In the entries below, which lines run from the one containing "Johan Renck Here We Go – Svensk Ikon och" to the one containing "Johan Falk Kodnamn Lisa – Äkta Spänning och"? Copy exactly those lines, ends included, and no others.

[Opening Material shown section]

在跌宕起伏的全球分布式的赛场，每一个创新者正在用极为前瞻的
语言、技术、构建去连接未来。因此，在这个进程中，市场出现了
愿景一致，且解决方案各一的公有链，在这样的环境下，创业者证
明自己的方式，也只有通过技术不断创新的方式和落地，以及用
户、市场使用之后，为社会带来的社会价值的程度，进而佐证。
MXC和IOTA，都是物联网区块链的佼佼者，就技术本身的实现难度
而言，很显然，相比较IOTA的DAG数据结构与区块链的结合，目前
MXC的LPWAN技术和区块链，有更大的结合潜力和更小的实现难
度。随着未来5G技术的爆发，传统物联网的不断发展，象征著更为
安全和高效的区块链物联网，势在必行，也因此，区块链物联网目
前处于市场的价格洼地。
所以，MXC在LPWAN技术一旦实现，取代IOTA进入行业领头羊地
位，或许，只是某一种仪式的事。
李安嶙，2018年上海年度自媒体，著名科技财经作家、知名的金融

[Closing Material shown section]
[Opening Material shown section]

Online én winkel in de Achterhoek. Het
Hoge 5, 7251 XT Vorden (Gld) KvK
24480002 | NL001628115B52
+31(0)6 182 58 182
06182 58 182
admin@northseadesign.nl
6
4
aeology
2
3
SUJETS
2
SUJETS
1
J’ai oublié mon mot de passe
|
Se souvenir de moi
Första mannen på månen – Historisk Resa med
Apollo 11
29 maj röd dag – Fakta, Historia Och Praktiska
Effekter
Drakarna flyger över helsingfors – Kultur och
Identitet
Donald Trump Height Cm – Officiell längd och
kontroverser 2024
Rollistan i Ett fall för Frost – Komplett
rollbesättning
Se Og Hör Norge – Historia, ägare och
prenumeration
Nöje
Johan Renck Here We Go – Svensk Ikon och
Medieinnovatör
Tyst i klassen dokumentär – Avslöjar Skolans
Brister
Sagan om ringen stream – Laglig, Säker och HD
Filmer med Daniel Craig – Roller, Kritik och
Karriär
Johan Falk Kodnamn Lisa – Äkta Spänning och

[Closing Material shown section]

— Result of the exercise —
Johan Renck Here We Go – Svensk Ikon och
Medieinnovatör
Tyst i klassen dokumentär – Avslöjar Skolans
Brister
Sagan om ringen stream – Laglig, Säker och HD
Filmer med Daniel Craig – Roller, Kritik och
Karriär
Johan Falk Kodnamn Lisa – Äkta Spänning och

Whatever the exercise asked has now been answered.